Before discussing different types of triangles, let’s learn what the triangle is. Triangle in Euclidean space is the geometric figure formed by three segments that connect the three points that do not lie on a straight line. These three points are called vertices of the triangle, and the segments are the sides of the triangle. The sides of the triangle form three angles in the vertices of the triangle. In other words, triangle is a polygon, which has exactly three angles. If the three points lie on one straight line, then the triangle with vertices at these three points is called degenerate. All other triangles are non-degenerate triangles.
In the non-Euclidean spaces the geodesic lines act as the sides of the triangle, which are typically curved. Therefore, such triangles are called curvilinear. An important special case of non-Euclidean triangles are spherical triangles.
The basic elements of any triangle are: vertices, sides, and angles.
Now let's talk about how to correctly identify and name them.
Qualities of Diverse Types of Triangles
Signs of Equality of Triangles
The triangle in the Euclidean plane is uniquely (within the congruence) can be determined according to the following three key elements:
The equality of right triangles can be determined by the following signs:
In spherical geometry, there is an indication of equality of triangles by three corners.
The types of tringles can be defined by the magnitude of the angles and the number of equal sides.

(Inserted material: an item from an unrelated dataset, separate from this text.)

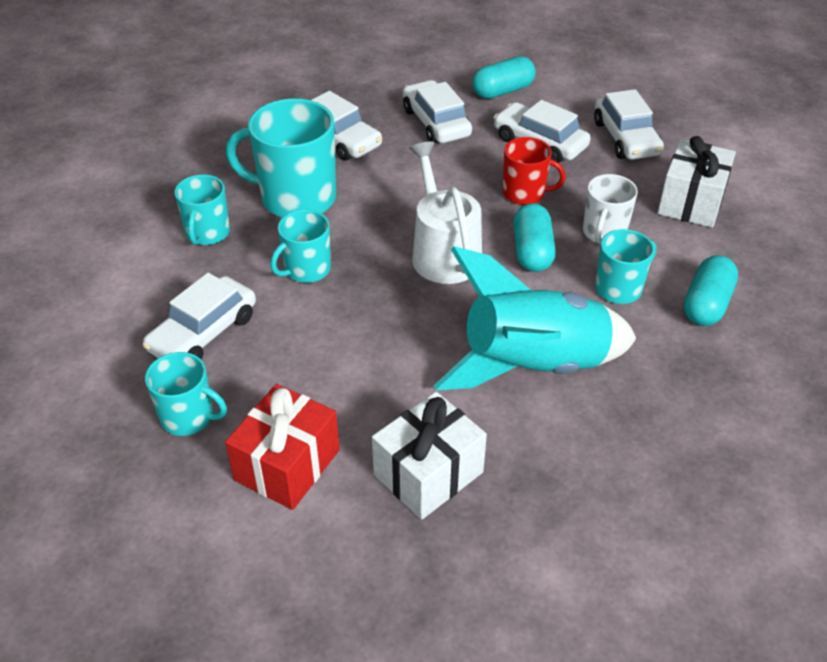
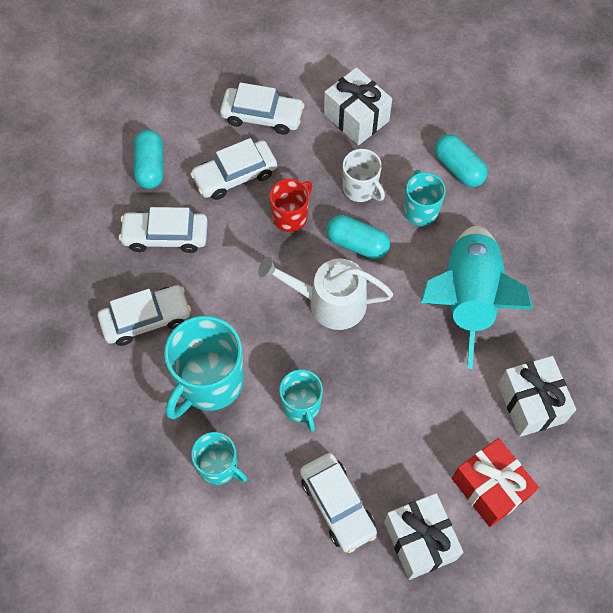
camera: 65 degrees left, 20 degrees up
turquoise mug [145,352,227,436] -> white gift [384,493,463,580]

Since in geometry Euclidean the sum of the corners of a triangle equals 180°, then at least two corners of the triangle should be acute (less than 90°). So, by the magnitude of the angles there are the following types of triangles:
In hyperbolic geometry the sum of angles of a triangle is always less than 180°, while it is always more in the sphere. The difference between the sum of the angles of a triangle and 180° is called the defect. The defect is proportional to the area of a triangle, thus, the sum of the angles of infinitely small triangles on the sphere or hyperbolic plane won’t differ much from 180°.
Types of Triangles by the Number of Equal Sides
All the facts set out in this section are from the Euclidean geometry.

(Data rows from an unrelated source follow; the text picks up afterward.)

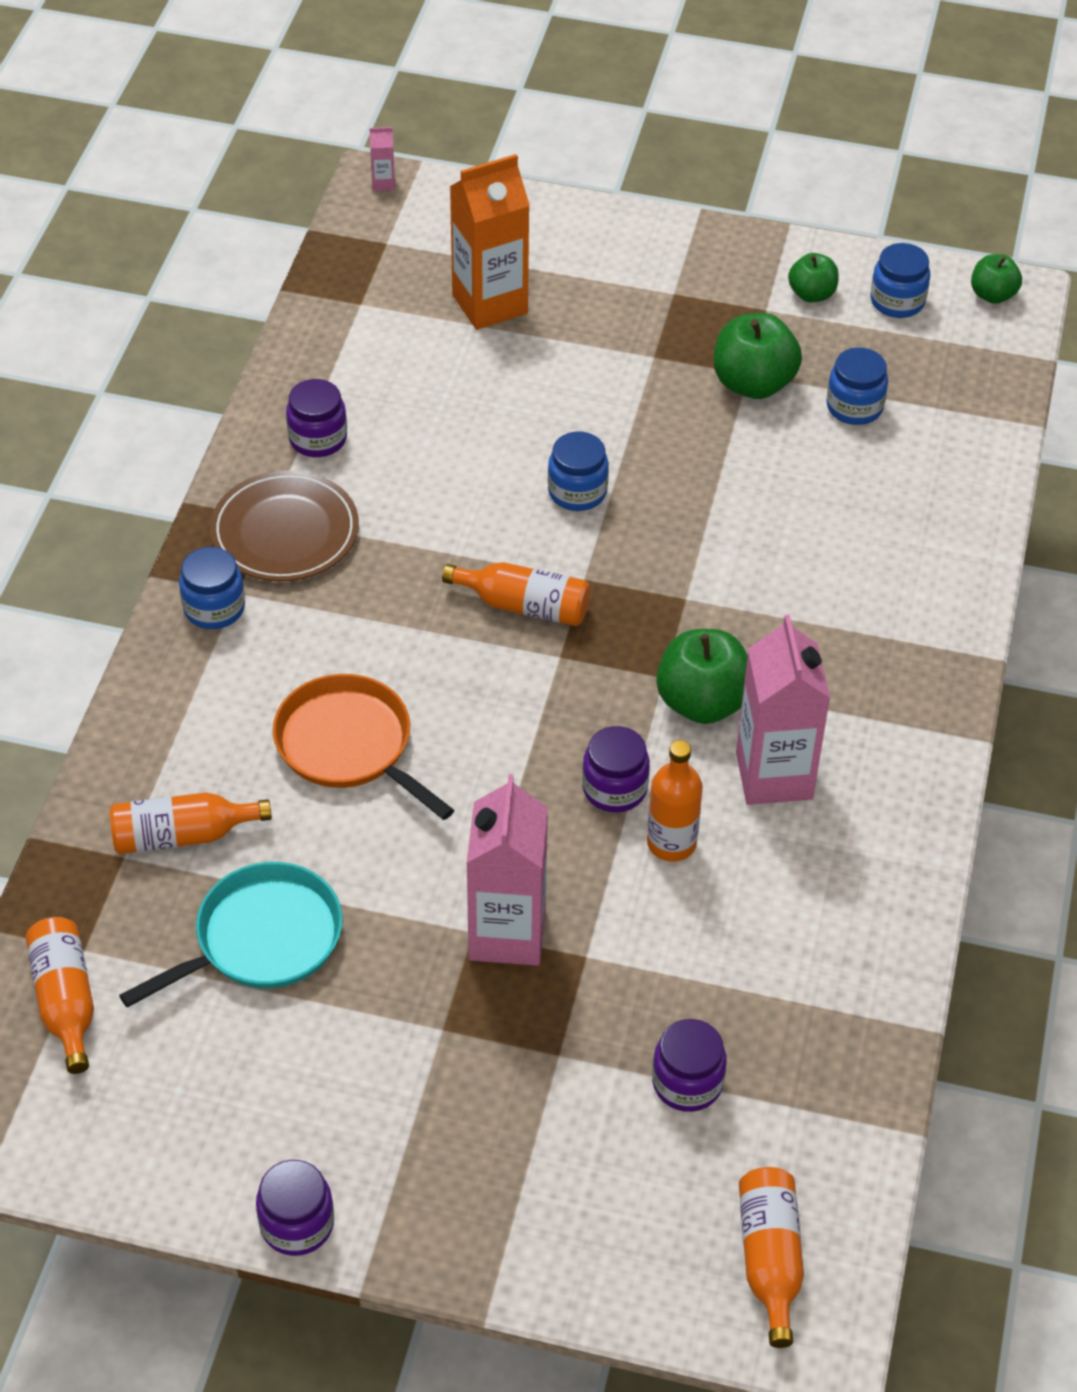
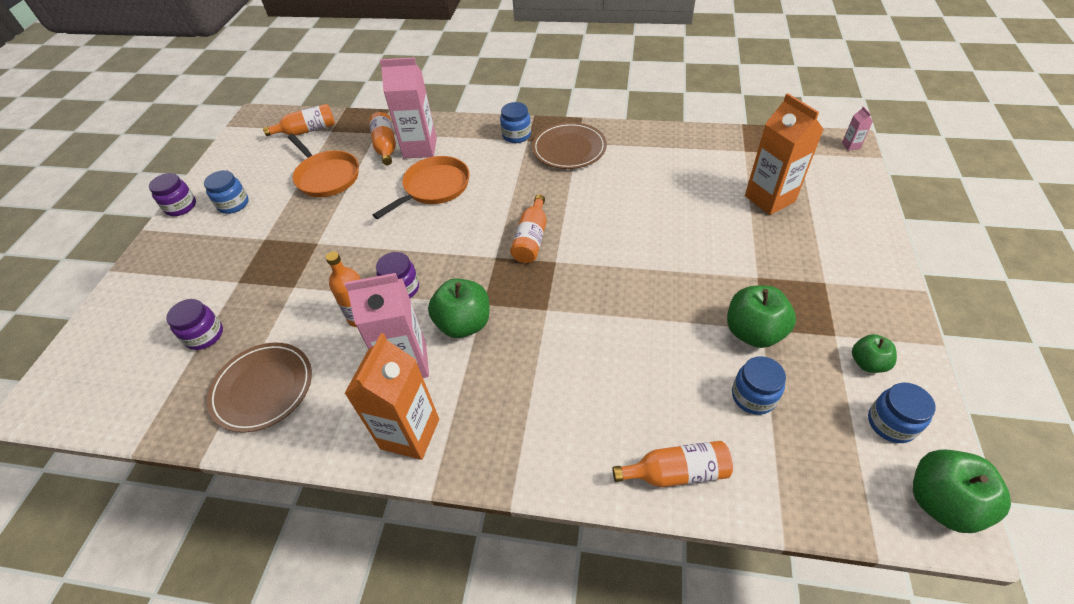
camera: 90 degrees right, 0 degrees up
turquoise pan [119,862,343,1008] -> orange pan [288,134,359,197]
purple jar [286,379,347,457] -> none
pink carton [467,774,548,966] -> pink carton moved to [380,57,437,158]
blue jar [548,432,609,511] -> blue jar moved to [204,170,249,214]
orange bottle [739,1167,804,1348] -> orange bottle moved to [612,441,733,487]
green apple [971,254,1022,304] -> green apple [913,449,1011,533], size x1.69
none -> brown plate [207,343,312,433]
none -> orange carton [344,333,439,460]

The perimeter of different types of triangles is the sum of the lengths of its three sides, and half of this quantity is called semiperimeter.
The median in all the types of triangles, conducted from a given vertex, is the segment connecting the vertex with the middle of the opposite side (the basis of the median). The three medians of a triangle intersect at one point. This point of intersection is called the centroid or center of gravity of the triangle. The last name is due to the fact that the triangle made of homogeneous material has the center of gravity in the point of intersection of the medians. Centroid divides each in median according to the ratio of 1:2, counting from the base of the median. The triangle with vertices at the midpoints of the medians is called the median triangle.

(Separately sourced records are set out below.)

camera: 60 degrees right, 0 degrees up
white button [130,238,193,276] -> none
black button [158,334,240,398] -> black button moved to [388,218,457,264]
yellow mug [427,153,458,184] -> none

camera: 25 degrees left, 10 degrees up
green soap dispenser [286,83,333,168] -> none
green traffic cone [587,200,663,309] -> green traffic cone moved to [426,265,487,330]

The height in all types of triangles, conducted from a given vertex, is the perpendicular dropped from the vertex to the opposite side or its continuation. Three heights of a triangle intersect at one point, which is called the orthocenter of the triangle. The triangle with vertices in the bases’ of heights is called orthocentric.
Bisector in different types of triangles, held out of the top, is the segment connecting the vertex with the point on the opposite side and dividing the angle of the top half. The bisectors of a triangle intersect at one point, and this point coincides with the center of the inscribed circle.
The segment in types of triangles joining a vertex with a point on the opposite side is called Ceva line. Usually, Ceva line doesn’t imply one such segment, but one of the three such line segments drawn from three different vertices of the triangle and intersect at one point. They satisfy the conditions of Ceva’s theorem.
The central line in various types of triangles is the line connecting the middles of the two sides of this triangle. The three middle lines of the triangle divide it into four equal triangles with an area less in 4 times, than the original area of the triangle.
Midperpendiculars to the sides of diverse types of triangles also intersect at one point, which coincides with the center of the circumscribed circle.
In an equilateral triangle, the median, the height, and the bisector, conducted to the base, coincide. The opposite is true: if the bisector, the median, and the height, conducted from one vertex, coincide, then the triangle is isosceles.
If the triangle is versatile, then the inner bisector, conducted from any vertex, lies between the inner median and the height conducted from the same tops vertices.
Ceva lines lying on the straight line that isotomically correspondent to the bisectors that are relevant to the bases of medians, are called symmedians. They pass through a single point – Symmedian point.
Ceva lines lying on the straight lines that isotomically correspondent to the bisectors that are relevant to the bases of medians, are called antibisectors. They pass through one point – the center of antibisectors.
Cleaver in all types of triangles is the segment, one vertex of which is in the middle of one side of the triangle, while the other vertex is located on one of the two remaining sides. Cleaver divides the perimeter in half.
Some of the points in various types of triangles form a pair. For example, there are two points, from which all sides are visible at an angle of 60°, or at an angle of 120°. These points are called Torricelli points. Also, there are two points, the projections of which on the sides lie at the vertices of an equilateral triangle. This are points of Apollo. Points P and Q are such that angle ABP = angle BCP = angle CAP, and angle BAP = angle CBP = angle ACP are called Brocard points.